What you are asked to do:
Each entry should be repeated exactly. Its pictures should not be.

● ● ● ● ●

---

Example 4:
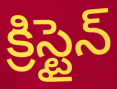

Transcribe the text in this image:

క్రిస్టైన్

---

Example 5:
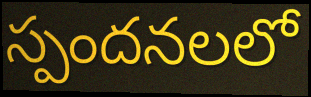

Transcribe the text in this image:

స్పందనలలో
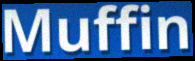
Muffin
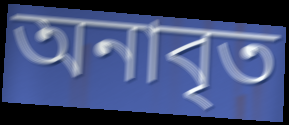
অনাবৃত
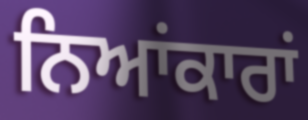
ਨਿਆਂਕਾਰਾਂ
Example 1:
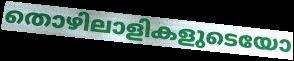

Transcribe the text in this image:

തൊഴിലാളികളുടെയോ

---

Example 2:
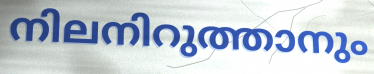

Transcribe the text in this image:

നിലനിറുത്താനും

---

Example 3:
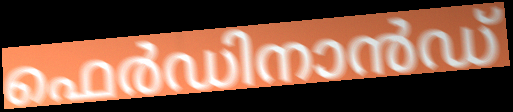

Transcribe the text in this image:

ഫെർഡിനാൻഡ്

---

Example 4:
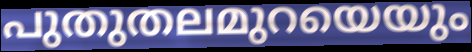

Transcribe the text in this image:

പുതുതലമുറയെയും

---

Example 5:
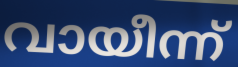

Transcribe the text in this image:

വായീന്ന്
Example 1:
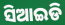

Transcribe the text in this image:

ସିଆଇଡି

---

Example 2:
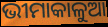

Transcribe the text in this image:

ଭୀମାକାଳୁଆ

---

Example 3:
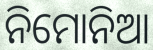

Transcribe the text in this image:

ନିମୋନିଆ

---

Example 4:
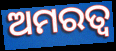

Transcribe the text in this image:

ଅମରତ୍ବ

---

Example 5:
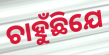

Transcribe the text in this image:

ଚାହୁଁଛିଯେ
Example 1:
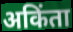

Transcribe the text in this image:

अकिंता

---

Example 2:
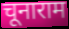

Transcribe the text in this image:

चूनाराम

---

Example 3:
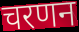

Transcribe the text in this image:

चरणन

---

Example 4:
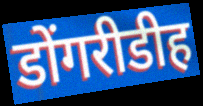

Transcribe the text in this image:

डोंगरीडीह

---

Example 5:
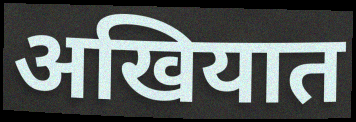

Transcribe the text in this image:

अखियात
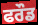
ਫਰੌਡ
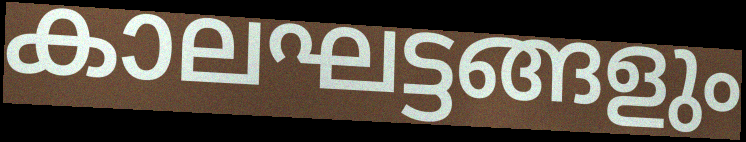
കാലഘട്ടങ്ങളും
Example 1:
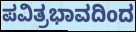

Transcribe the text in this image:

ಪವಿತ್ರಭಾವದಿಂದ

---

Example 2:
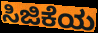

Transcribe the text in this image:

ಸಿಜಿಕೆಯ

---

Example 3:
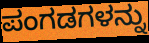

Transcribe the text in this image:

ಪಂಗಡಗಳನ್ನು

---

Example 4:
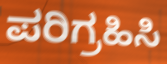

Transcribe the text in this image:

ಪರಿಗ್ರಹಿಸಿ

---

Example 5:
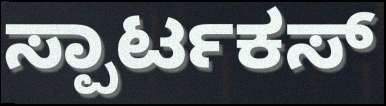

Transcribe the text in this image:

● ● ● ● ●

Result of this task:
---

Example 4:

Transcribe the text in this image:

క్రిస్టైన్

---

Example 5:

Transcribe the text in this image:

స్పందనలలో
Muffin
অনাবৃত
ਨਿਆਂਕਾਰਾਂ
Example 1:

Transcribe the text in this image:

തൊഴിലാളികളുടെയോ

---

Example 2:

Transcribe the text in this image:

നിലനിറുത്താനും

---

Example 3:

Transcribe the text in this image:

ഫെർഡിനാൻഡ്

---

Example 4:

Transcribe the text in this image:

പുതുതലമുറയെയും

---

Example 5:

Transcribe the text in this image:

വായീന്ന്
Example 1:

Transcribe the text in this image:

ସିଆଇଡି

---

Example 2:

Transcribe the text in this image:

ଭୀମାକାଳୁଆ

---

Example 3:

Transcribe the text in this image:

ନିମୋନିଆ

---

Example 4:

Transcribe the text in this image:

ଅମରତ୍ବ

---

Example 5:

Transcribe the text in this image:

ଚାହୁଁଛିଯେ
Example 1:

Transcribe the text in this image:

अकिंता

---

Example 2:

Transcribe the text in this image:

चूनाराम

---

Example 3:

Transcribe the text in this image:

चरणन

---

Example 4:

Transcribe the text in this image:

डोंगरीडीह

---

Example 5:

Transcribe the text in this image:

अखियात
ਫਰੌਡ
കാലഘട്ടങ്ങളും
Example 1:

Transcribe the text in this image:

ಪವಿತ್ರಭಾವದಿಂದ

---

Example 2:

Transcribe the text in this image:

ಸಿಜಿಕೆಯ

---

Example 3:

Transcribe the text in this image:

ಪಂಗಡಗಳನ್ನು

---

Example 4:

Transcribe the text in this image:

ಪರಿಗ್ರಹಿಸಿ

---

Example 5:

Transcribe the text in this image:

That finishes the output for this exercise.